Powerhouse Brattørkaia, which is situated by the harbour and connects to Trondheim Central Station via a pedestrian bridge on the rear end of the building, aims to set a new standard for the construction of the buildings by producing more energy than it consumes over its lifespan, including construction and demolition.
Located 63 degrees north of the Earth’s equator, where sunlight varies greatly between the seasons, the office building presents a unique opportunity to explore how to harvest and store solar energy under challenging conditions.
The waterfront façade is the slimmest face of the building, allowing the project to be read at a similar scale with its neighbours. Clad with black aluminum and solar panels, the façade is reflected in the adjacent Trondheim Fjord.
“Energy-positive buildings are the buildings of the future. The mantra of the design industry should not be ‘form follows function’ but ‘form follows environment’,” said Snøhetta founder Kjetil Trædal Thorsen of design and architecture firm Snøhetta.
“This means that the design thinking of today should focus on environmental considerations and reducing our footprint first, and have the design follow this premise.”
On average, Powerhouse Brattørkaia produces more than twice as much electricity as it consumes daily, and will supply renewable energy to itself, its neighbouring buildings, electric buses, cars and boats through a local micro grid.
The aim of the project is threefold; to maximise the amount of clean energy produced by the building, to minimise the energy required to run it, and to serve as a pleasant space for its tenants and the general public.
The building’s site has been carefully chosen to ensure maximum exposure to the sun throughout the day and seasons. Its skewed, pentagonal roof and the upper part of the façade is clad with almost 3,000 square metres of solar panels, strategically placed to harvest as much solar energy as possible.
“Energy-positive buildings are the buildings of the future. The mantra of the design industry should not be ‘form follows function’ but ‘form follows environment”
Over a year, this amounts to a total of about 500 000 kWh with clean, renewable energy. In effect, the building dually functions as a small power plant in the middle of the city. Ample space for energy storage is built into the building footprint, allowing it to store surplus energy in the summer months of near total daylight, to then use it in the winter months when daylight is at a minimum.

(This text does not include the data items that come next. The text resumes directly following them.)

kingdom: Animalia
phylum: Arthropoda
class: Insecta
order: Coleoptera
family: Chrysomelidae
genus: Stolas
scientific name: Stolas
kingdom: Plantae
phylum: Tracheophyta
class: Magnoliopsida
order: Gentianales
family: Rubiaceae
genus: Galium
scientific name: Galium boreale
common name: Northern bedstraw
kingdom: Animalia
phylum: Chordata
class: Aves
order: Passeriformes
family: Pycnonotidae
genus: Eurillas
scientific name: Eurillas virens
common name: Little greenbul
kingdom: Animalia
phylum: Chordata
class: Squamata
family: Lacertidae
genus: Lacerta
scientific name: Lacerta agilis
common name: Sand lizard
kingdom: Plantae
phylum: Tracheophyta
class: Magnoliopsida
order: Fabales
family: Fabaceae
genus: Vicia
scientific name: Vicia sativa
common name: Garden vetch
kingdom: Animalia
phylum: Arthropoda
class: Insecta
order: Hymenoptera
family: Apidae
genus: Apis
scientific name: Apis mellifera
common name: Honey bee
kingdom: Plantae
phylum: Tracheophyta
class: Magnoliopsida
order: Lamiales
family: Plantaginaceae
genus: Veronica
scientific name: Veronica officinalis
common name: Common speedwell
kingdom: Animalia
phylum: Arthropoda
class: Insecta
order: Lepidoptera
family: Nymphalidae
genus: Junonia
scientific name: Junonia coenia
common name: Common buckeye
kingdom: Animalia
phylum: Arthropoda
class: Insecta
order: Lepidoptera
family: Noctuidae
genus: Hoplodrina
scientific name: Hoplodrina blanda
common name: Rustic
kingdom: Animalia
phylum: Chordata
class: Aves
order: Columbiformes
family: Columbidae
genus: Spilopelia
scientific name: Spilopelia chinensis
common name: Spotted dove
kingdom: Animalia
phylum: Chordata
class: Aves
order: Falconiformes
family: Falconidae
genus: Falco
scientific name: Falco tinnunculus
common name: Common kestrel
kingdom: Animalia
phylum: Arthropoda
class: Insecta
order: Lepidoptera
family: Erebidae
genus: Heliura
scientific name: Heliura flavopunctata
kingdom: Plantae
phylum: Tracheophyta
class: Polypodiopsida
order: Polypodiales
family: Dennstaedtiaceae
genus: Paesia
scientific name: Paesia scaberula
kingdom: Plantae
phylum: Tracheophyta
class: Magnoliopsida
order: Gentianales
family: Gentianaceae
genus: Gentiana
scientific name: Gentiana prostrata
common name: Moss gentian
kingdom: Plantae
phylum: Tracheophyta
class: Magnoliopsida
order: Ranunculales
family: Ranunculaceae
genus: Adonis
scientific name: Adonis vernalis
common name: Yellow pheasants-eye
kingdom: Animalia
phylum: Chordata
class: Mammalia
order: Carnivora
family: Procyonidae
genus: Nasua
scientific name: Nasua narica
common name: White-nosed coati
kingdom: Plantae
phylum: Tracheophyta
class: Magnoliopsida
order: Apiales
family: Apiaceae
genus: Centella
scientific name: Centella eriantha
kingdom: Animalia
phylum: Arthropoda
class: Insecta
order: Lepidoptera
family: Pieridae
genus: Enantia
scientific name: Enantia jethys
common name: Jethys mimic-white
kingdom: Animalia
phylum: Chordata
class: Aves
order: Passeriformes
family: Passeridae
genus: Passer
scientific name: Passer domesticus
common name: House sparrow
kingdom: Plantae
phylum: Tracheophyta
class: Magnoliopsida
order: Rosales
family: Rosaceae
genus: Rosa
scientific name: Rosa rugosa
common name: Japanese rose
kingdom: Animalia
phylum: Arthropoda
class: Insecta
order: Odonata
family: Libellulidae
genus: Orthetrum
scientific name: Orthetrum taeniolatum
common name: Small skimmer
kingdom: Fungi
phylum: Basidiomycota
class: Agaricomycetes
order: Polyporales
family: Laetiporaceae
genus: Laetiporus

In order to reduce energy use on lighting, the building employs a concept called “liquid light”, which allows the artificial light to smoothly dim up and down according to the activity and movement in the building. Taken together, these strategies allow Powerhouse Brattørkaia to consume only about half the amount of energy for lighting than a typical commercial office building of comparable size would.
The project was commissioned by Norwegian property developer Entra and developed by the Powerhouse collaboration. The latter represents a research, design and engineering collaboration of industry partners in the development of energy-positive buildings, and along with Entra and Snøhetta consists of the entrepreneur Skanska, the environmental organisation Zero and the consulting company Asplan Viak.
The building provides office spaces for a diversity of commercial tenants, including construction and shipping firms, while also housing a significant public programme. A café and a visitor center at the ground floor are open to the people of Trondheim as an educational resource for school groups and the general public alike. The visitor centre explicates the energy concept of the Powerhouse and supports public knowledge and discourse on sustainable building strategies for the future.
Powerhouse Brattørkaia has received the BREEAM Outstanding certification, the highest possible ranking by the world’s leading sustainability assessment method for an asset’s environmental, social and economic sustainability performance.
As part of the building’s grand opening, automotive manufacturer Jaguar Land Rover (JLR) and the 2019 World Car of the Year, the I-PACE, lead a demonstration of energy provenance-tracking and Internet-of-Things (IoT) co-creation during a special exhibition with non-profit IOTA Foundation’s distributed ledger technology, France’s Engie Lab Crigen, the Engie Group’s corporate centre for research and development, and Entra.